What's the difference between stock and broth?

"People often make the mistake of thinking stock and broth are the same thing," says Grinshpan. "There are three main differences between stock and broth; the first one being the ingredients used. Stock is cooked down with animal bones, while broth often includes bigger scraps of meat in addition to the bones. Broth [is] generally a bit thicker than stock."

Another difference is the time in which it takes to cook. "Since broth is cooked with the added flavor of meat, it is usually simmered for a shorter amount of time than stock, around 2 hours, leaving you with a more flavorful cooking liquid," says Grinshpan. "On the flip side, stock can be cooked anywhere from two to six hours to pull out the flavor of the animal bones."

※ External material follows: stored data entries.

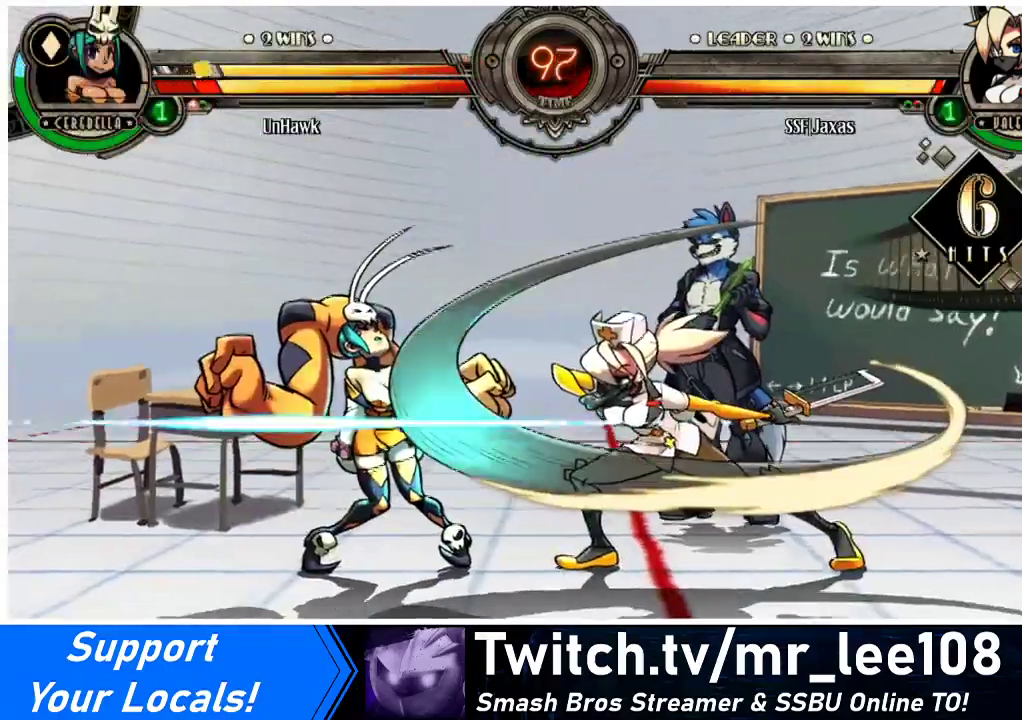
{"buttons": ["DPAD_LEFT"], "events": [[133, "R1", "up"], [467, "DPAD_LEFT", "down"]]}
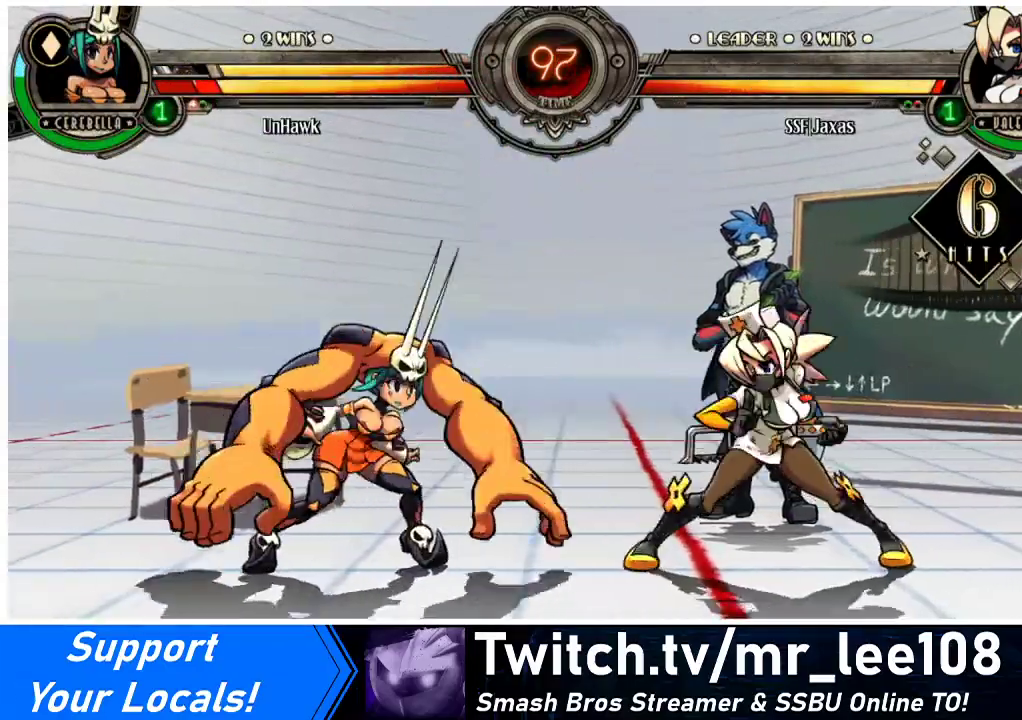
{"buttons": ["SQUARE"], "events": [[33, "DPAD_LEFT", "up"], [67, "DPAD_LEFT", "down"], [167, "DPAD_LEFT", "up"], [200, "SQUARE", "down"], [333, "SQUARE", "up"], [400, "SQUARE", "down"]]}
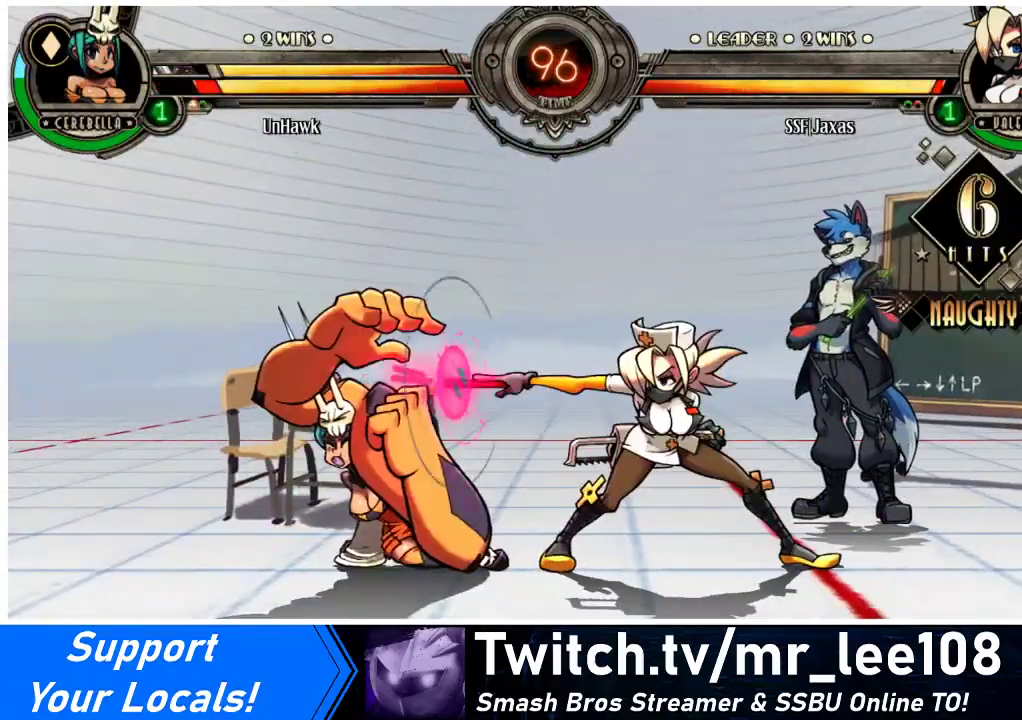
{"buttons": ["SQUARE"], "events": [[33, "SQUARE", "up"], [367, "DPAD_LEFT", "down"], [433, "DPAD_LEFT", "up"], [433, "SQUARE", "down"]]}
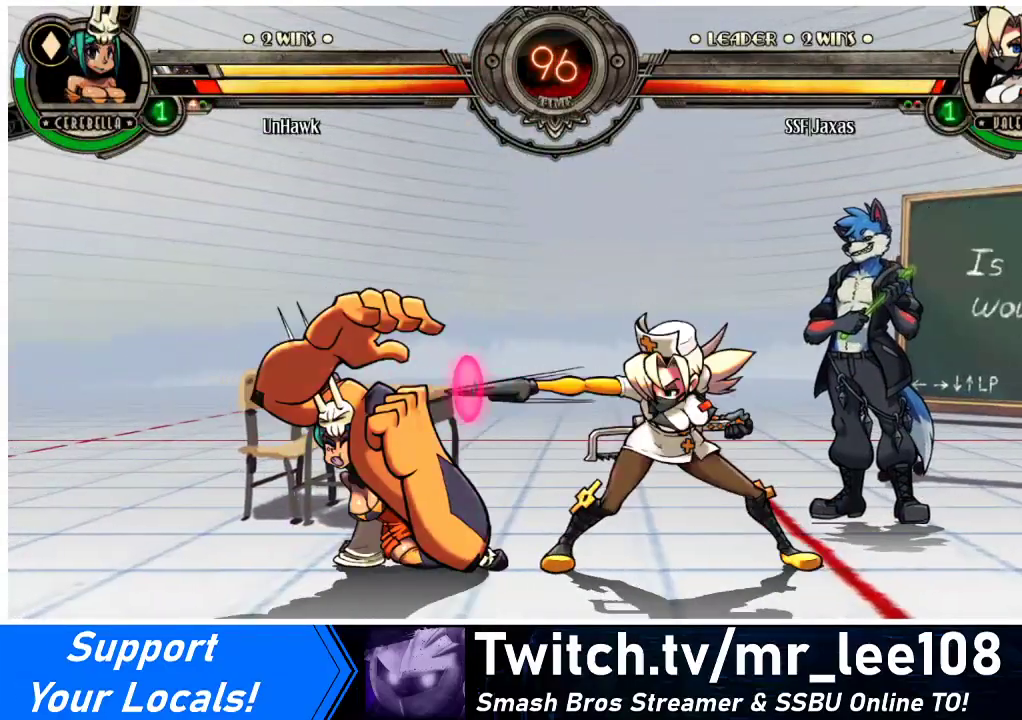
{"buttons": [], "events": [[67, "SQUARE", "up"], [100, "SQUARE", "down"], [233, "SQUARE", "up"], [367, "TRIANGLE", "down"], [467, "TRIANGLE", "up"]]}
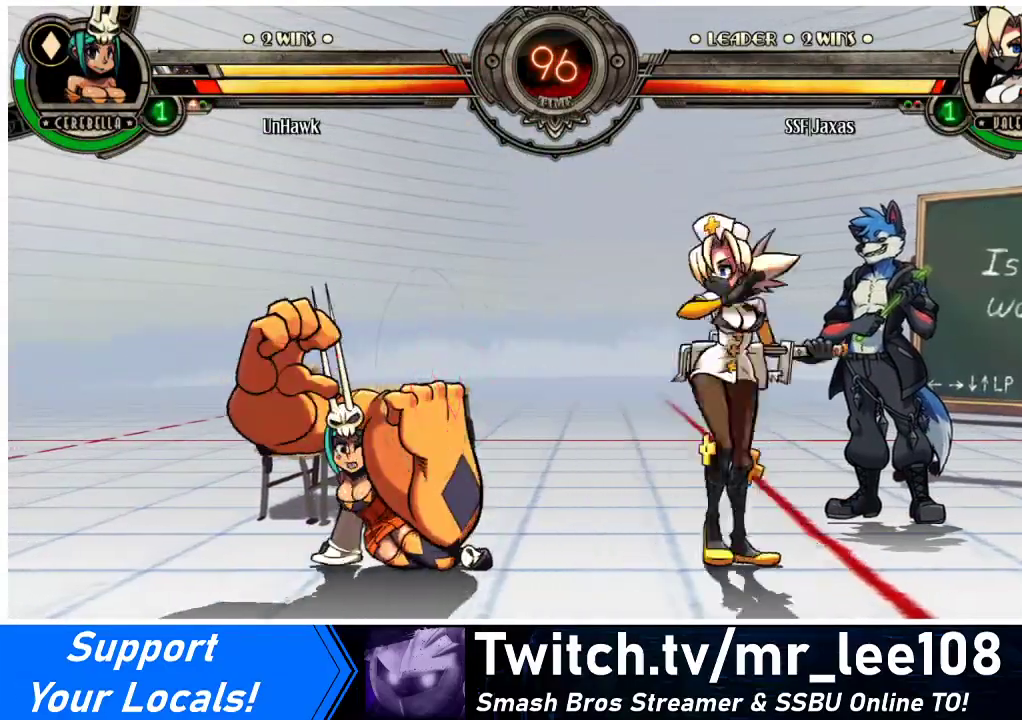
{"buttons": [], "events": [[333, "TRIANGLE", "down"], [500, "TRIANGLE", "up"]]}
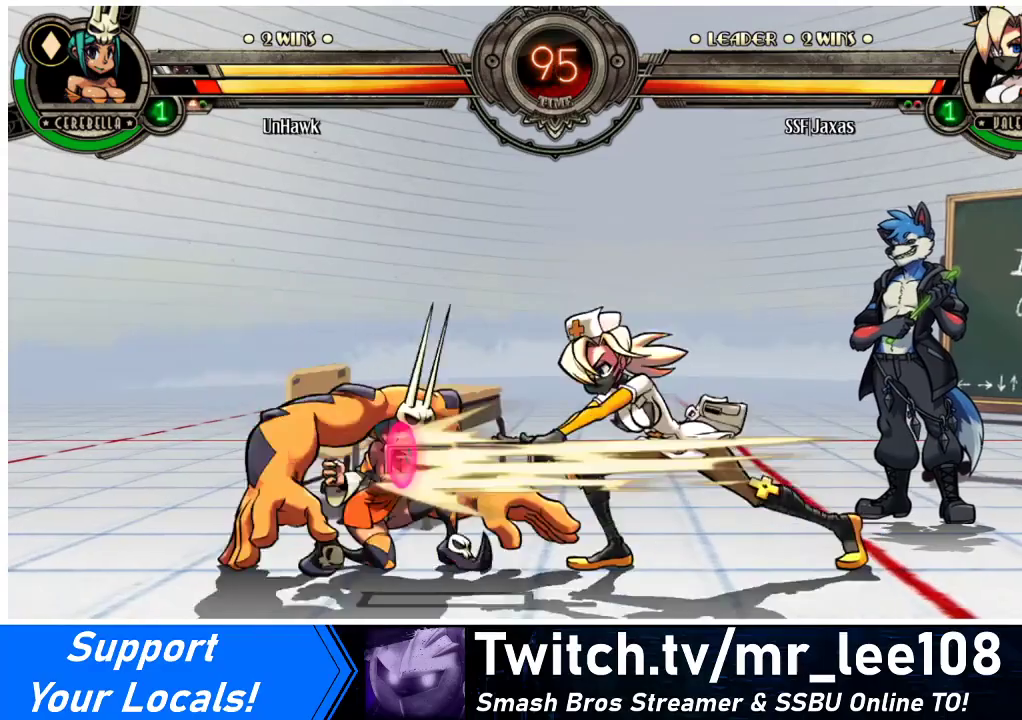
{"buttons": ["DPAD_DOWN"], "events": [[300, "DPAD_DOWN", "down"]]}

The third difference between the two liquids has to do with seasoning. Grinshpan says stock is typically not seasoned, while broth usually always is.

But there is one similarity ingredients-wise between the two. Both broth and stock typically start with a blend of aromatics and mirepoix—a mix of diced carrots, celery, and onion—in water.

So, how do I make chicken stock?

Hungry for a piping hot bowl of something delicious? Grinshpan has you covered with a simple chicken stock recipe.

"I love roasting the chicken bones before making my stock for a deeper flavor," says Grinshpan. "But this step is not necessary if you're in a pinch."

If you want to keep it simple and traditional, she suggests coarsely chopping about two carrots, two yellow onions with the skin on, and three to four stalks of celery. But Grinshpan herself enjoys tossing in any vegetables she has in her kitchen. "I love adding parsnip, two halved-lemons, fresh turmeric, and a head or two of garlic (without the tops) for added flavor," she says.

Note: this recipe calls for roughly four pounds of chicken bones.

1. Preheat your oven to 450 degrees.
2. Toss chicken bones and whatever vegetables you have on hand with olive oil in a large roasting pan.
3. Put the mixture in the oven for 30-40 minutes, until golden brown and fragrant.
4. Add bones to a large pot of water and bring to a boil.
5. Turn the heat down and let simmer for hours.